* WORK INSTRUCTIONS: Each line below should be repeated exactly as written, with no pictures carried over.

[Page-level text extractions]

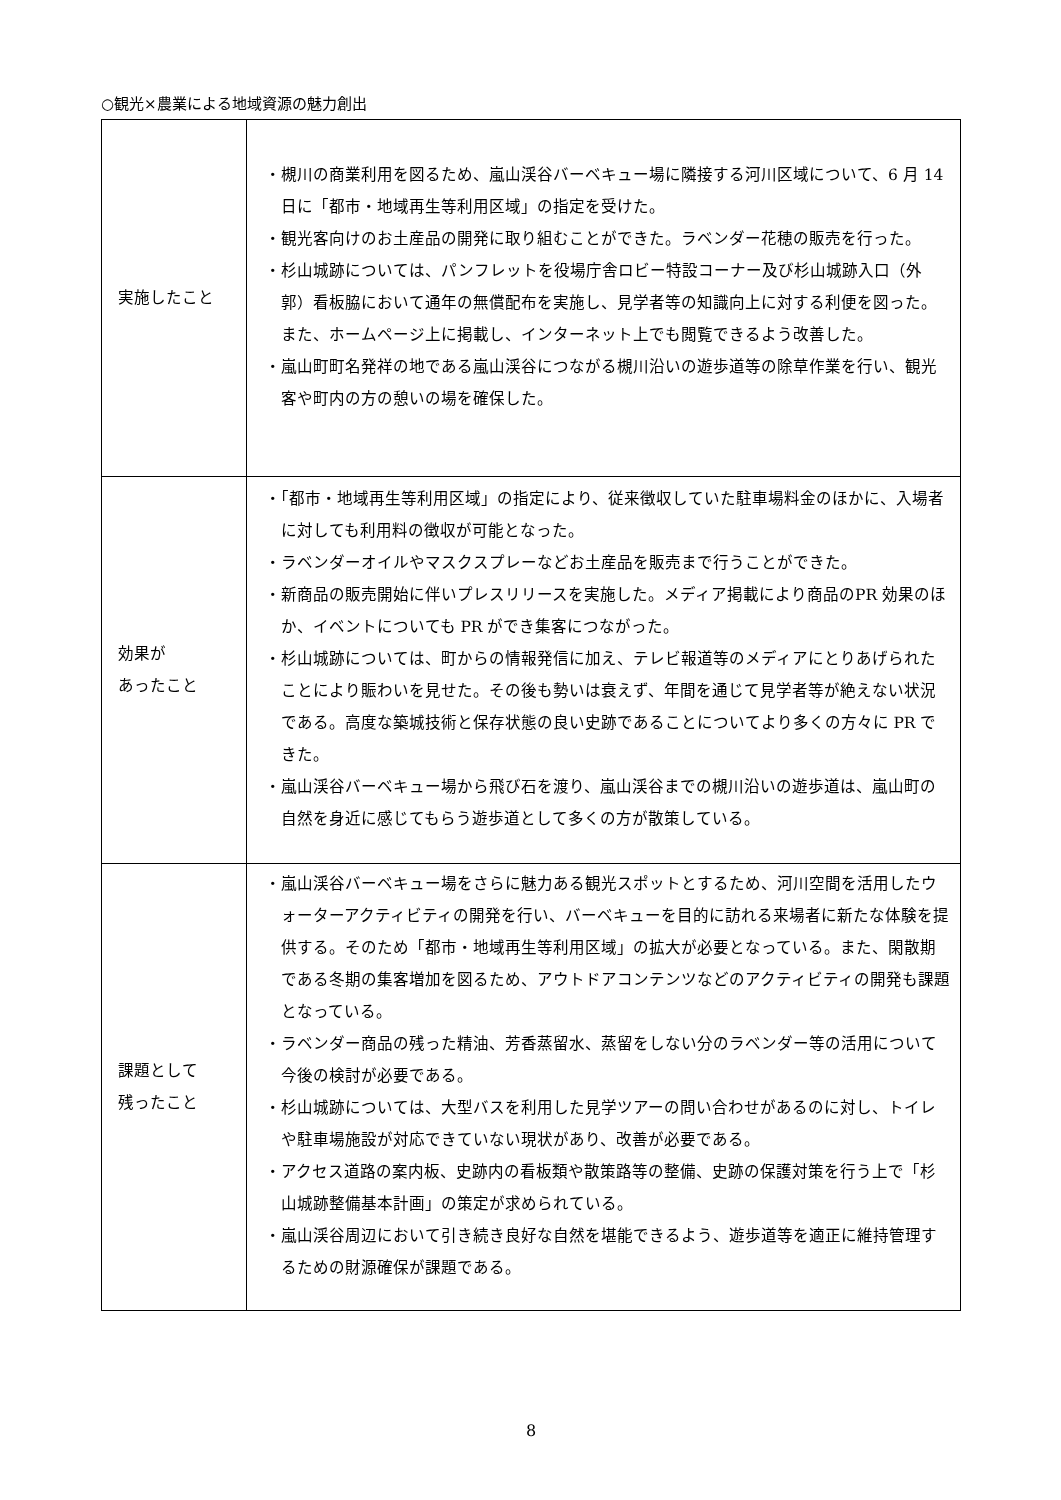○観光×農業による地域資源の魅力創出
| 実施したこと | ・槻川の商業利用を図るため、嵐山渓谷バーベキュー場に隣接する河川区域について、6 月 14 日に「都市・地域再生等利用区域」の指定を受けた。 ・観光客向けのお土産品の開発に取り組むことができた。ラベンダー花穂の販売を行った。 ・杉山城跡については、パンフレットを役場庁舎ロビー特設コーナー及び杉山城跡入口（外郭）看板脇において通年の無償配布を実施し、見学者等の知識向上に対する利便を図った。また、ホームページ上に掲載し、インターネット上でも閲覧できるよう改善した。 ・嵐山町町名発祥の地である嵐山渓谷につながる槻川沿いの遊歩道等の除草作業を行い、観光客や町内の方の憩いの場を確保した。 |
| 効果が あったこと | ・「都市・地域再生等利用区域」の指定により、従来徴収していた駐車場料金のほかに、入場者に対しても利用料の徴収が可能となった。 ・ラベンダーオイルやマスクスプレーなどお土産品を販売まで行うことができた。 ・新商品の販売開始に伴いプレスリリースを実施した。メディア掲載により商品のPR 効果のほか、イベントについても PR ができ集客につながった。 ・杉山城跡については、町からの情報発信に加え、テレビ報道等のメディアにとりあげられたことにより賑わいを見せた。その後も勢いは衰えず、年間を通じて見学者等が絶えない状況である。高度な築城技術と保存状態の良い史跡であることについてより多くの方々に PR できた。 ・嵐山渓谷バーベキュー場から飛び石を渡り、嵐山渓谷までの槻川沿いの遊歩道は、嵐山町の自然を身近に感じてもらう遊歩道として多くの方が散策している。 |
| 課題として 残ったこと | ・嵐山渓谷バーベキュー場をさらに魅力ある観光スポットとするため、河川空間を活用したウォーターアクティビティの開発を行い、バーベキューを目的に訪れる来場者に新たな体験を提供する。そのため「都市・地域再生等利用区域」の拡大が必要となっている。また、閑散期である冬期の集客増加を図るため、アウトドアコンテンツなどのアクティビティの開発も課題となっている。 ・ラベンダー商品の残った精油、芳香蒸留水、蒸留をしない分のラベンダー等の活用について今後の検討が必要である。 ・杉山城跡については、大型バスを利用した見学ツアーの問い合わせがあるのに対し、トイレや駐車場施設が対応できていない現状があり、改善が必要である。 ・アクセス道路の案内板、史跡内の看板類や散策路等の整備、史跡の保護対策を行う上で「杉山城跡整備基本計画」の策定が求められている。 ・嵐山渓谷周辺において引き続き良好な自然を堪能できるよう、遊歩道等を適正に維持管理するための財源確保が課題である。 |
8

* YOUR RESPONSE:
○観光×農業による地域資源の魅力創出
| 実施したこと | ・槻川の商業利用を図るため、嵐山渓谷バーベキュー場に隣接する河川区域について、6 月 14 日に「都市・地域再生等利用区域」の指定を受けた。 ・観光客向けのお土産品の開発に取り組むことができた。ラベンダー花穂の販売を行った。 ・杉山城跡については、パンフレットを役場庁舎ロビー特設コーナー及び杉山城跡入口（外郭）看板脇において通年の無償配布を実施し、見学者等の知識向上に対する利便を図った。また、ホームページ上に掲載し、インターネット上でも閲覧できるよう改善した。 ・嵐山町町名発祥の地である嵐山渓谷につながる槻川沿いの遊歩道等の除草作業を行い、観光客や町内の方の憩いの場を確保した。 |
| 効果が あったこと | ・「都市・地域再生等利用区域」の指定により、従来徴収していた駐車場料金のほかに、入場者に対しても利用料の徴収が可能となった。 ・ラベンダーオイルやマスクスプレーなどお土産品を販売まで行うことができた。 ・新商品の販売開始に伴いプレスリリースを実施した。メディア掲載により商品のPR 効果のほか、イベントについても PR ができ集客につながった。 ・杉山城跡については、町からの情報発信に加え、テレビ報道等のメディアにとりあげられたことにより賑わいを見せた。その後も勢いは衰えず、年間を通じて見学者等が絶えない状況である。高度な築城技術と保存状態の良い史跡であることについてより多くの方々に PR できた。 ・嵐山渓谷バーベキュー場から飛び石を渡り、嵐山渓谷までの槻川沿いの遊歩道は、嵐山町の自然を身近に感じてもらう遊歩道として多くの方が散策している。 |
| 課題として 残ったこと | ・嵐山渓谷バーベキュー場をさらに魅力ある観光スポットとするため、河川空間を活用したウォーターアクティビティの開発を行い、バーベキューを目的に訪れる来場者に新たな体験を提供する。そのため「都市・地域再生等利用区域」の拡大が必要となっている。また、閑散期である冬期の集客増加を図るため、アウトドアコンテンツなどのアクティビティの開発も課題となっている。 ・ラベンダー商品の残った精油、芳香蒸留水、蒸留をしない分のラベンダー等の活用について今後の検討が必要である。 ・杉山城跡については、大型バスを利用した見学ツアーの問い合わせがあるのに対し、トイレや駐車場施設が対応できていない現状があり、改善が必要である。 ・アクセス道路の案内板、史跡内の看板類や散策路等の整備、史跡の保護対策を行う上で「杉山城跡整備基本計画」の策定が求められている。 ・嵐山渓谷周辺において引き続き良好な自然を堪能できるよう、遊歩道等を適正に維持管理するための財源確保が課題である。 |
8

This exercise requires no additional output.